If it's painted and a common profile, maybe you can glue up some rips of pine on the Wall. Take it to the nearest millwork shop and they can mill it to match.
I would check with them before going through the trouble of gluing it up. But, here in western New Jesey and Eastern Pa curved walls are commonplace and most shops can match almost any profile.
It will be stained Fir 1x8 with a roundover on the top. The piece in question is about 13' long. I thought about kerfing and trying to laminate the base in place but I just can't work it out in my mind. I thought about the flexable trim but could I match the grain?
Could you install the flat 1x8 part and add the roundover as a separate piece? I recently installed a 1x8 qtr. sawn white oak base on a curved wall. I used 2 layers of 1/4" ply with the oak as the finish layer and covered the laminated edge with a separate piece that was I was able to bend into place. It might be worth it to experiment with different techniques to see what would work best.

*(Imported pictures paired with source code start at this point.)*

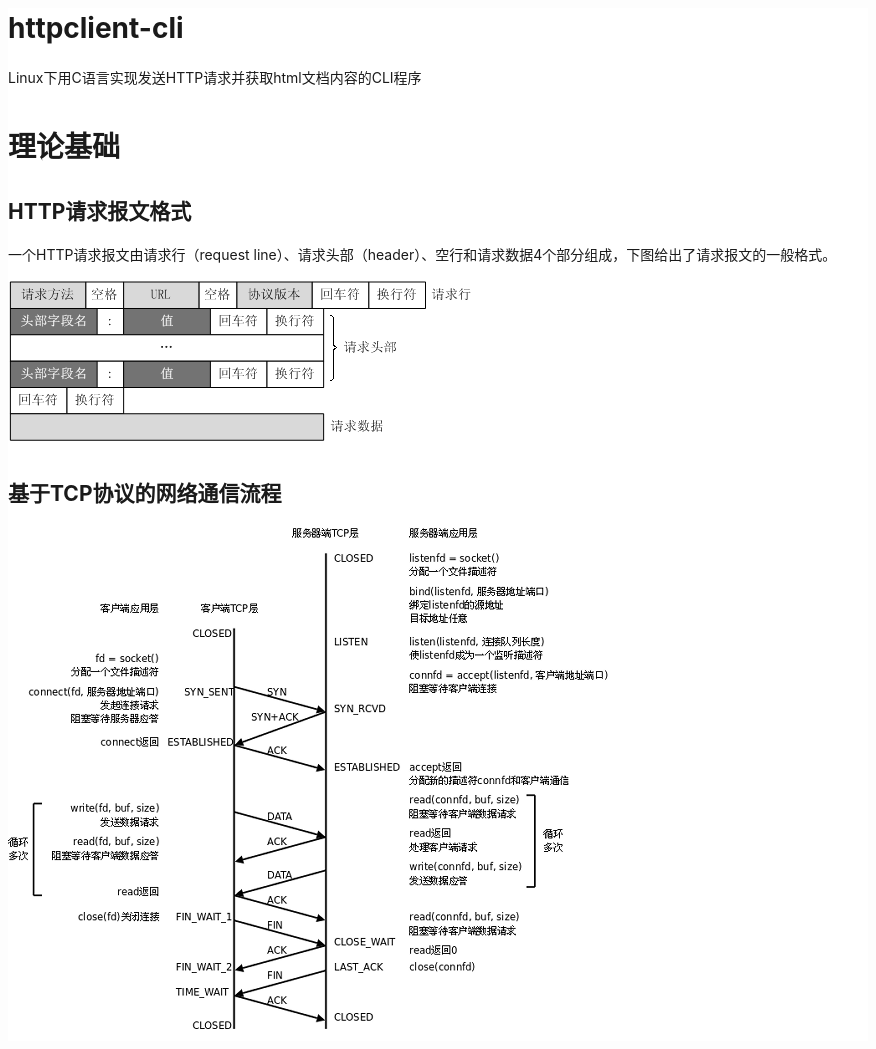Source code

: # httpclient-cli
Linux下用C语言实现发送HTTP请求并获取html文档内容的CLI程序

# 理论基础
## HTTP请求报文格式
一个HTTP请求报文由请求行（request line）、请求头部（header）、空行和请求数据4个部分组成，下图给出了请求报文的一般格式。

![src/http-req.png](src/http-req.png)

## 基于TCP协议的网络通信流程

![src/tcp.gif](src/tcp.gif)
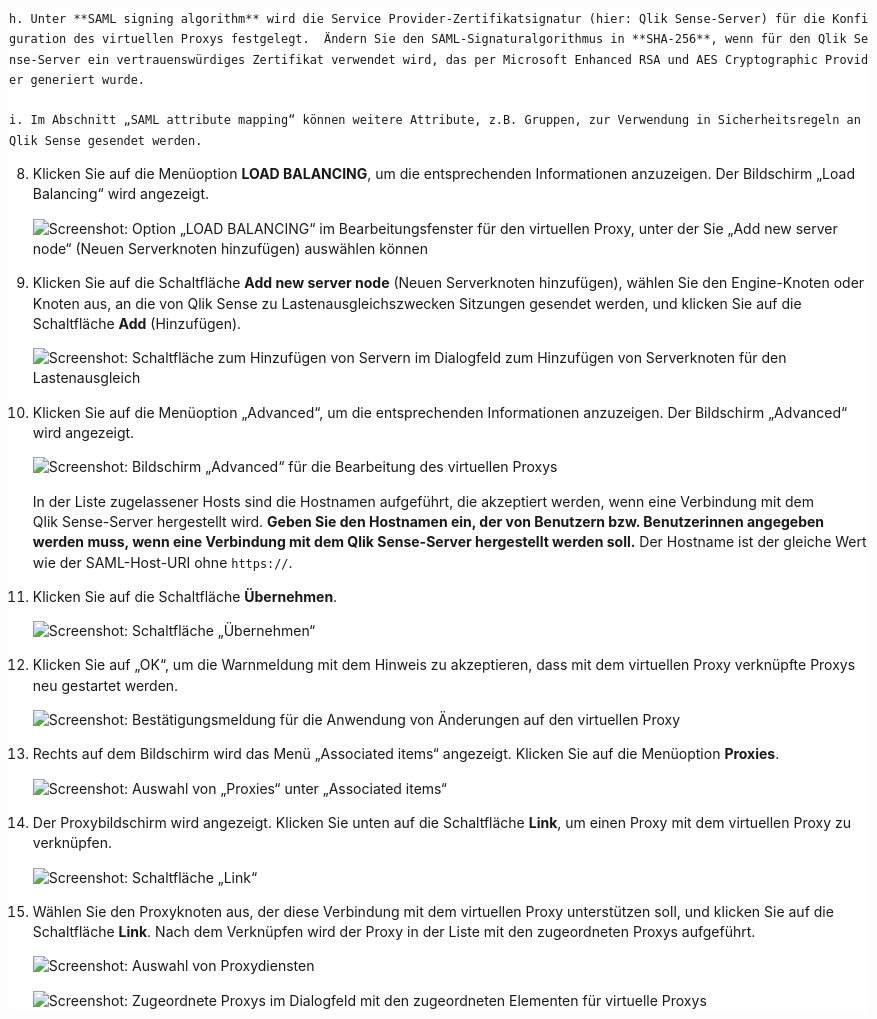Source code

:     h. Unter **SAML signing algorithm** wird die Service Provider-Zertifikatsignatur (hier: Qlik Sense-Server) für die Konfiguration des virtuellen Proxys festgelegt.  Ändern Sie den SAML-Signaturalgorithmus in **SHA-256**, wenn für den Qlik Sense-Server ein vertrauenswürdiges Zertifikat verwendet wird, das per Microsoft Enhanced RSA und AES Cryptographic Provider generiert wurde.

    i. Im Abschnitt „SAML attribute mapping“ können weitere Attribute, z.B. Gruppen, zur Verwendung in Sicherheitsregeln an Qlik Sense gesendet werden.

8. Klicken Sie auf die Menüoption **LOAD BALANCING**, um die entsprechenden Informationen anzuzeigen.  Der Bildschirm „Load Balancing“ wird angezeigt.

    ![Screenshot: Option „LOAD BALANCING“ im Bearbeitungsfenster für den virtuellen Proxy, unter der Sie „Add new server node“ (Neuen Serverknoten hinzufügen) auswählen können][qs11]

9. Klicken Sie auf die Schaltfläche **Add new server node** (Neuen Serverknoten hinzufügen), wählen Sie den Engine-Knoten oder Knoten aus, an die von Qlik Sense zu Lastenausgleichszwecken Sitzungen gesendet werden, und klicken Sie auf die Schaltfläche **Add** (Hinzufügen).

    ![Screenshot: Schaltfläche zum Hinzufügen von Servern im Dialogfeld zum Hinzufügen von Serverknoten für den Lastenausgleich][qs12]

10. Klicken Sie auf die Menüoption „Advanced“, um die entsprechenden Informationen anzuzeigen. Der Bildschirm „Advanced“ wird angezeigt.

    ![Screenshot: Bildschirm „Advanced“ für die Bearbeitung des virtuellen Proxys][qs13]

    In der Liste zugelassener Hosts sind die Hostnamen aufgeführt, die akzeptiert werden, wenn eine Verbindung mit dem Qlik Sense-Server hergestellt wird. **Geben Sie den Hostnamen ein, der von Benutzern bzw. Benutzerinnen angegeben werden muss, wenn eine Verbindung mit dem Qlik Sense-Server hergestellt werden soll.** Der Hostname ist der gleiche Wert wie der SAML-Host-URI ohne `https://`.

11. Klicken Sie auf die Schaltfläche **Übernehmen**.

    ![Screenshot: Schaltfläche „Übernehmen“][qs14]

12. Klicken Sie auf „OK“, um die Warnmeldung mit dem Hinweis zu akzeptieren, dass mit dem virtuellen Proxy verknüpfte Proxys neu gestartet werden.

    ![Screenshot: Bestätigungsmeldung für die Anwendung von Änderungen auf den virtuellen Proxy][qs15]

13. Rechts auf dem Bildschirm wird das Menü „Associated items“ angezeigt.  Klicken Sie auf die Menüoption **Proxies**.

    ![Screenshot: Auswahl von „Proxies“ unter „Associated items“][qs16]

14. Der Proxybildschirm wird angezeigt.  Klicken Sie unten auf die Schaltfläche **Link**, um einen Proxy mit dem virtuellen Proxy zu verknüpfen.

    ![Screenshot: Schaltfläche „Link“][qs17]

15. Wählen Sie den Proxyknoten aus, der diese Verbindung mit dem virtuellen Proxy unterstützen soll, und klicken Sie auf die Schaltfläche **Link**.  Nach dem Verknüpfen wird der Proxy in der Liste mit den zugeordneten Proxys aufgeführt.

    ![Screenshot: Auswahl von Proxydiensten][qs18]
  
    ![Screenshot: Zugeordnete Proxys im Dialogfeld mit den zugeordneten Elementen für virtuelle Proxys][qs19]


[qs6]: ./media/qliksense-enterprise-tutorial/tutorial_qliksenseenterprise_06.png
[qs7]: ./media/qliksense-enterprise-tutorial/tutorial_qliksenseenterprise_07.png
[qs8]: ./media/qliksense-enterprise-tutorial/tutorial_qliksenseenterprise_08.png
[qs9]: ./media/qliksense-enterprise-tutorial/tutorial_qliksenseenterprise_09.png
[qs10]: ./media/qliksense-enterprise-tutorial/tutorial_qliksenseenterprise_10.png
[qs11]: ./media/qliksense-enterprise-tutorial/tutorial_qliksenseenterprise_11.png
[qs12]: ./media/qliksense-enterprise-tutorial/tutorial_qliksenseenterprise_12.png
[qs13]: ./media/qliksense-enterprise-tutorial/tutorial_qliksenseenterprise_13.png
[qs14]: ./media/qliksense-enterprise-tutorial/tutorial_qliksenseenterprise_14.png
[qs15]: ./media/qliksense-enterprise-tutorial/tutorial_qliksenseenterprise_15.png
[qs16]: ./media/qliksense-enterprise-tutorial/tutorial_qliksenseenterprise_16.png
[qs17]: ./media/qliksense-enterprise-tutorial/tutorial_qliksenseenterprise_17.png
[qs18]: ./media/qliksense-enterprise-tutorial/tutorial_qliksenseenterprise_18.png
[qs19]: ./media/qliksense-enterprise-tutorial/tutorial_qliksenseenterprise_19.png
[qs20]: ./media/qliksense-enterprise-tutorial/tutorial_qliksenseenterprise_20.png
[qs24]: ./media/qliksense-enterprise-tutorial/tutorial_qliksenseenterprise_24.png
[qs51]: ./media/qliksense-enterprise-tutorial/tutorial_qliksenseenterprise_51.png
[qs52]: ./media/qliksense-enterprise-tutorial/tutorial_qliksenseenterprise_52.png
[qs53]: ./media/qliksense-enterprise-tutorial/tutorial_qliksenseenterprise_53.png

Shep is on the right track. Make it in a 2 piece system.
Surface the 1x8. Rout off the roundoff - say 3/4" radius - in the clearest edge of the board. Use your best table saw rip blade to cut the rounded 3/4" portion off the 1x8. Joint the edges if necessary but take off minimum material. Cut saw kerfs in back of 1x8 with mitre saw set to depth (typ. 2/3 of stock thickness). Lay the quarter round piece on its curved face and carefully make saw kerfs that cut through the squared part of the stock but do not pierce through into the curved, finished face. You will probably need a rest made of scrap with an appropriately shaped groove routed into it.
Now you have two pieces of trim that will flex around the profile and have matching grain. Obviously the quarter round will be exceedingly fragile; handle with care.

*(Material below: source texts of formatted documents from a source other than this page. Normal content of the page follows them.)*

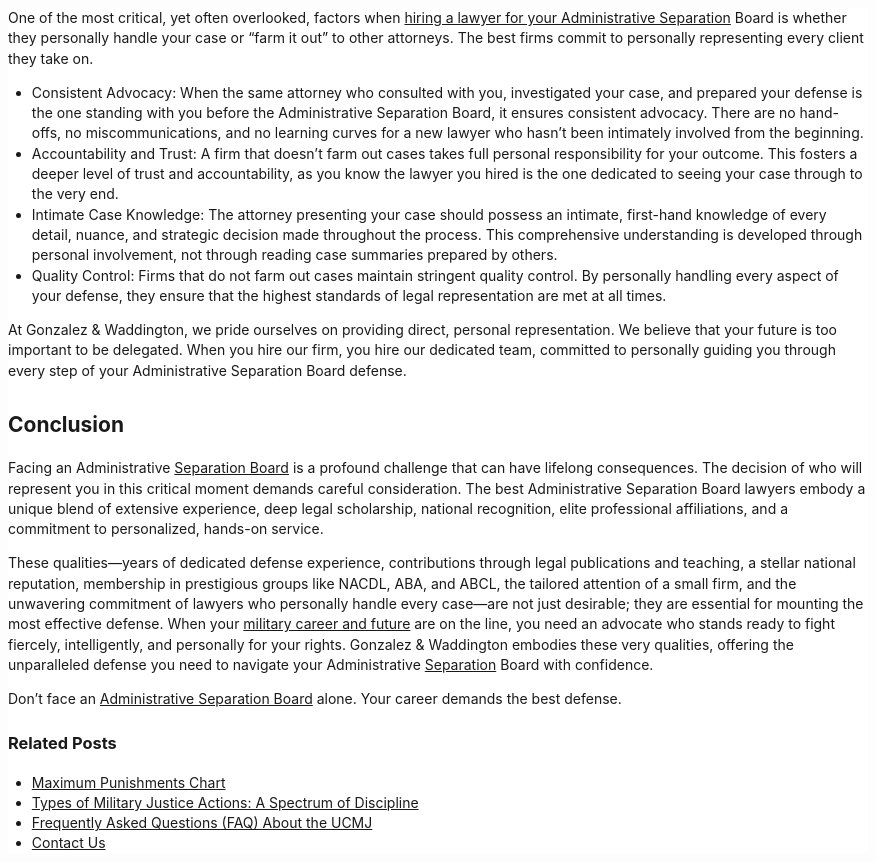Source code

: One of the most critical, yet often overlooked, factors when [hiring a lawyer for your Administrative Separation](https://ucmjmilitarylaw.com/military-defense-lawyers/letter-of-reprimand-rebuttal-lawyers/ "Hiring the Best Military Letter of Reprimand Rebuttal Lawyers") Board is whether they personally handle your case or “farm it out” to other attorneys. The best firms commit to personally representing every client they take on.

- Consistent Advocacy: When the same attorney who consulted with you, investigated your case, and prepared your defense is the one standing with you before the Administrative Separation Board, it ensures consistent advocacy. There are no hand-offs, no miscommunications, and no learning curves for a new lawyer who hasn’t been intimately involved from the beginning.
- Accountability and Trust: A firm that doesn’t farm out cases takes full personal responsibility for your outcome. This fosters a deeper level of trust and accountability, as you know the lawyer you hired is the one dedicated to seeing your case through to the very end.
- Intimate Case Knowledge: The attorney presenting your case should possess an intimate, first-hand knowledge of every detail, nuance, and strategic decision made throughout the process. This comprehensive understanding is developed through personal involvement, not through reading case summaries prepared by others.
- Quality Control: Firms that do not farm out cases maintain stringent quality control. By personally handling every aspect of your defense, they ensure that the highest standards of legal representation are met at all times.

At Gonzalez & Waddington, we pride ourselves on providing direct, personal representation. We believe that your future is too important to be delegated. When you hire our firm, you hire our dedicated team, committed to personally guiding you through every step of your Administrative Separation Board defense.

## Conclusion

Facing an Administrative [Separation Board](https://ucmjmilitarylaw.com/boards/what-triggers-a-separation-board-in-the-u-s-military/ "What Triggers a Separation Board in the U.S. Military?") is a profound challenge that can have lifelong consequences. The decision of who will represent you in this critical moment demands careful consideration. The best Administrative Separation Board lawyers embody a unique blend of extensive experience, deep legal scholarship, national recognition, elite professional affiliations, and a commitment to personalized, hands-on service.

These qualities—years of dedicated defense experience, contributions through legal publications and teaching, a stellar national reputation, membership in prestigious groups like NACDL, ABA, and ABCL, the tailored attention of a small firm, and the unwavering commitment of lawyers who personally handle every case—are not just desirable; they are essential for mounting the most effective defense. When your [military career and future](https://ucmjmilitarylaw.com/understanding-the-uniform-code-of-military-justice-ucmj/ "Understanding the Uniform Code of Military Justice (UCMJ)") are on the line, you need an advocate who stands ready to fight fiercely, intelligently, and personally for your rights. Gonzalez & Waddington embodies these very qualities, offering the unparalleled defense you need to navigate your Administrative [Separation](https://ucmjmilitarylaw.com/boards/separation-board-survival/ "How to Survive a Separation Board") Board with confidence.

Don’t face an [Administrative Separation Board](https://ucmjmilitarylaw.com/boards/ "Administrative Separation Boards") alone. Your career demands the best defense.

### Related Posts

- [Maximum Punishments Chart](https://ucmjmilitarylaw.com/ucmj/max-punishments/)
- [Types of Military Justice Actions: A Spectrum of Discipline](https://ucmjmilitarylaw.com/ucmj/types-of-military-justice-actions-a-spectrum-of-discipline/)
- [Frequently Asked Questions (FAQ) About the UCMJ](https://ucmjmilitarylaw.com/ucmj/frequently-asked-questions-faq-about-the-ucmj/)
- [Contact Us](https://ucmjmilitarylaw.com/contact/)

Of course, all of the above is keyed toward stain grade. For paint grade probably fastest thing would be to use smaller radius round off, cut full width kerfs, fasten to wall, spackle generously, sand carefully.
Enjoy! I love this kind of stuff.
Wally
Lignum est bonum.
I like your idea and I think I could make that work, it never occurred to me to use plywood and top it with a roundover. thanks!